▶ Study material
=======

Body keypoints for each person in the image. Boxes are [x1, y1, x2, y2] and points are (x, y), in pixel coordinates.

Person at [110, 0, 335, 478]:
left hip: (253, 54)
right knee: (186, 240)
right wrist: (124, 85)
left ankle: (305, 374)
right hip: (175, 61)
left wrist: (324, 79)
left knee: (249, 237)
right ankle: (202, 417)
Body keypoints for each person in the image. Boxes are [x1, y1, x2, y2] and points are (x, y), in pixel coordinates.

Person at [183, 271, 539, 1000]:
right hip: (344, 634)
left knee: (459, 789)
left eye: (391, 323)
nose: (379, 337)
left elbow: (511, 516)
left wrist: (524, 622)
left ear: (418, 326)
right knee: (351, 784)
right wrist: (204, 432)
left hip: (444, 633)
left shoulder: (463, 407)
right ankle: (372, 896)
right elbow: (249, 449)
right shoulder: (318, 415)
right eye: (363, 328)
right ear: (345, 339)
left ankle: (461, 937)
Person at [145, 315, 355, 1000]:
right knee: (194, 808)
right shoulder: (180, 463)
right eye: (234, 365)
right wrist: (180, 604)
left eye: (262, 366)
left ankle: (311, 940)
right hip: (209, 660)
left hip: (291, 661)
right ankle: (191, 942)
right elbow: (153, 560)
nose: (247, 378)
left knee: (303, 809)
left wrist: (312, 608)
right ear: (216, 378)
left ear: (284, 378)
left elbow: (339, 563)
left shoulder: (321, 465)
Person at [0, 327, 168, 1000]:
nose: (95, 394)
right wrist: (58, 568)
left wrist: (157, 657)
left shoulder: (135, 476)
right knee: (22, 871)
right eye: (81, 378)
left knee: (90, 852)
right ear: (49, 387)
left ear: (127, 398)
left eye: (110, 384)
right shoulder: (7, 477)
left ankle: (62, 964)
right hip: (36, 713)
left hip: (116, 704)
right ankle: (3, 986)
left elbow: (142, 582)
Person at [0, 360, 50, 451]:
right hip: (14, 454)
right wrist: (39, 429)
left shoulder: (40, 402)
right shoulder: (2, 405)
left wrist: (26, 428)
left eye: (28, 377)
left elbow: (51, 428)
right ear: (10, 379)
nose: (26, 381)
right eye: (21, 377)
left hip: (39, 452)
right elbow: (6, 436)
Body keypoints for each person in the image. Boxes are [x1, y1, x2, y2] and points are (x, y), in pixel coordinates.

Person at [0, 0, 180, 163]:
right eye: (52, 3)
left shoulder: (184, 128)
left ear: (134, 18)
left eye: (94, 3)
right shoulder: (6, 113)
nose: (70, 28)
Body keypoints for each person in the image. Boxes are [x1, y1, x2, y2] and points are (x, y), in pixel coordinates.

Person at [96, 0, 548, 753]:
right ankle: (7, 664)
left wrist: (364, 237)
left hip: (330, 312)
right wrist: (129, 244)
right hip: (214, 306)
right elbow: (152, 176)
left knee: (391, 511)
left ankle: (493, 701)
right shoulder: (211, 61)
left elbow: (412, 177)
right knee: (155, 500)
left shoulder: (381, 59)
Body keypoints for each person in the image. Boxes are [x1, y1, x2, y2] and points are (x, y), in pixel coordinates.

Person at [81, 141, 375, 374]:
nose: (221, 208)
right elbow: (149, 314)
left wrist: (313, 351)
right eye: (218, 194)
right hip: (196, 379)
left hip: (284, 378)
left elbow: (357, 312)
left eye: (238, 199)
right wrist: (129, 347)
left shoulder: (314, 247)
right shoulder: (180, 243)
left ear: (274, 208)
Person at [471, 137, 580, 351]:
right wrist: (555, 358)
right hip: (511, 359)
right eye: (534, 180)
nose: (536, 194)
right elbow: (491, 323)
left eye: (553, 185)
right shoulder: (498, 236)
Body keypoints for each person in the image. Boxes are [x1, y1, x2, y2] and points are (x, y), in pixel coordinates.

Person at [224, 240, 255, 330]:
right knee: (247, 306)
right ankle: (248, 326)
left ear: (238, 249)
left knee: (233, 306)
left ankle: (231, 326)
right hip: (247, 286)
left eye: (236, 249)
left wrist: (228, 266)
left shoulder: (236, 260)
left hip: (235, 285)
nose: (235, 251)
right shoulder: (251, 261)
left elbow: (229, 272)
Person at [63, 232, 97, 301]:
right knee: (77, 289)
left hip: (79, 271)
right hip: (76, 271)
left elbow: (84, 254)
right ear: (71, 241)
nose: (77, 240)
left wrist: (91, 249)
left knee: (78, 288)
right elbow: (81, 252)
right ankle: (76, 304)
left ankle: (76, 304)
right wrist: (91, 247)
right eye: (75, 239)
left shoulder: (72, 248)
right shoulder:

=======

▶ Your goal
Please reproduce the lines from the line with "left eye: (391, 323)" to the line with "left shoulder: (40, 402)", both ends included, exactly as they appear above.

▶ Task answer
left eye: (391, 323)
nose: (379, 337)
left elbow: (511, 516)
left wrist: (524, 622)
left ear: (418, 326)
right knee: (351, 784)
right wrist: (204, 432)
left hip: (444, 633)
left shoulder: (463, 407)
right ankle: (372, 896)
right elbow: (249, 449)
right shoulder: (318, 415)
right eye: (363, 328)
right ear: (345, 339)
left ankle: (461, 937)
Person at [145, 315, 355, 1000]:
right knee: (194, 808)
right shoulder: (180, 463)
right eye: (234, 365)
right wrist: (180, 604)
left eye: (262, 366)
left ankle: (311, 940)
right hip: (209, 660)
left hip: (291, 661)
right ankle: (191, 942)
right elbow: (153, 560)
nose: (247, 378)
left knee: (303, 809)
left wrist: (312, 608)
right ear: (216, 378)
left ear: (284, 378)
left elbow: (339, 563)
left shoulder: (321, 465)
Person at [0, 327, 168, 1000]:
nose: (95, 394)
right wrist: (58, 568)
left wrist: (157, 657)
left shoulder: (135, 476)
right knee: (22, 871)
right eye: (81, 378)
left knee: (90, 852)
right ear: (49, 387)
left ear: (127, 398)
left eye: (110, 384)
right shoulder: (7, 477)
left ankle: (62, 964)
right hip: (36, 713)
left hip: (116, 704)
right ankle: (3, 986)
left elbow: (142, 582)
Person at [0, 360, 50, 451]:
right hip: (14, 454)
right wrist: (39, 429)
left shoulder: (40, 402)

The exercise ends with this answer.